Des effets prometteurs contre les maladies liées à l’âge

Les travaux menés ces dernières années se concentrent sur trois axes principaux : la prévention des maladies neurodégénératives, la lutte contre certains cancers et l’allongement de l’espérance de vie en bonne santé. Concernant Alzheimer, une étude publiée en 2025 dans la revue Nature Aging a montré que les patients prenant de la metformine avaient un risque réduit de 30 % de développer cette pathologie, par rapport à un groupe témoin. Ces résultats, encore à confirmer par des essais cliniques plus larges, suscitent un vif intérêt dans la communauté médicale.

Côté oncologie, des méta-analyses ont révélé une corrélation entre la prise de metformine et une diminution des cas de cancers du sein (+25 %) et de la prostate (+20 %). Les chercheurs évoquent un effet anti-prolifératif, notamment via l’inhibition de la voie mTOR, une cible majeure dans la recherche contre le cancer. Enfin, des études sur des modèles animaux ont montré que la metformine pouvait prolonger la durée de vie de vers *C. elegans* et de souris de près de 15 %, un résultat qui, s’il se confirmait chez l’humain, représenterait une avancée majeure.

Un potentiel, mais des limites à ne pas négliger

Malgré ces résultats encourageants, les experts appellent à la prudence. « Ces effets sont pour l’instant observés dans des contextes très spécifiques, et ne doivent en aucun cas conduire à une automédication », souligne le Dr [Nom du médecin]. La metformine n’est pas dénuée d’effets secondaires : troubles digestifs, carences en vitamine B12, voire acidose lactique en cas de surdosage. Par ailleurs, son efficacité dans la prévention des maladies liées à l’âge reste à démontrer chez des populations non diabétiques, un axe de recherche qui mobilise actuellement plusieurs équipes internationales.

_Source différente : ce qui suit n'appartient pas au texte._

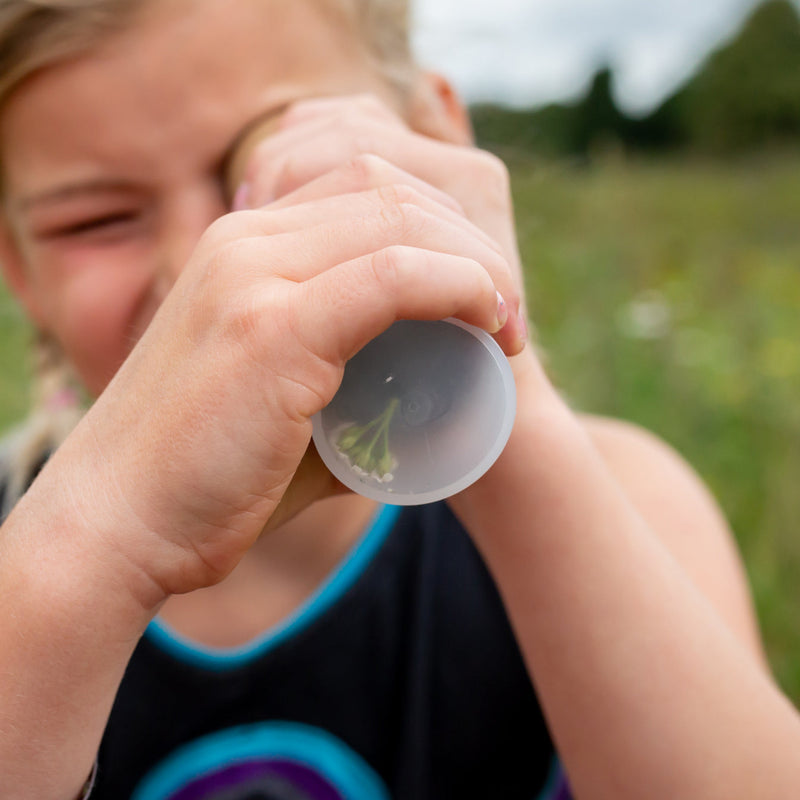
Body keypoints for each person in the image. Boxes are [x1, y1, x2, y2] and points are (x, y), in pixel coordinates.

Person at [0, 1, 799, 798]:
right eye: (97, 221)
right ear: (20, 269)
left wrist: (494, 392)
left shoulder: (633, 504)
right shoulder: (20, 543)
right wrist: (91, 548)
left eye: (261, 171)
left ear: (436, 142)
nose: (203, 266)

Autre point de vigilance : les mécanismes d’action de la metformine ne sont pas encore totalement élucidés. Si son rôle sur l’AMPK est bien documenté, d’autres voies métaboliques pourraient être impliquées, comme la modulation du microbiote intestinal ou l’influence sur les voies de signalisation de l’insuline. Ces pistes font l’objet de recherches actives, notamment dans le cadre de programmes financés par l’Union européenne et l’Inserm.

Et maintenant ?

Plusieurs essais cliniques sont en cours pour évaluer l’efficacité de la metformine dans la prévention de la démence et des cancers. Parmi eux, l’étude Metformin in Aging (META), lancée en 2024, devrait rendre ses premiers résultats d’ici fin 2026. Parallèlement, des équipes françaises et américaines explorent des molécules dérivées de la metformine, potentiellement plus efficaces et mieux tolérées. Dans l’attente de ces données, les autorités sanitaires appellent à ne pas modifier les prescriptions en cours, tout en encourageant la poursuite des recherches.

Quoi qu’il en soit, la metformine illustre une tendance forte en médecine : celle d’une approche préventive et personnalisée, où des traitements existants pourraient trouver de nouvelles applications. Si ces pistes se confirment, ce médicament bon marché et largement disponible pourrait devenir un pilier de la médecine de longévité, aux côtés des régimes alimentaires et de l’exercice physique.

À ce stade, non. Les études en cours concernent des patients diabétiques ou à haut risque métabolique. La metformine n’est pas approuvée pour une utilisation préventive chez les personnes non diabétiques, en raison d’un rapport bénéfice/risque non établi. Tout usage hors prescription médicale expose à des effets indésirables.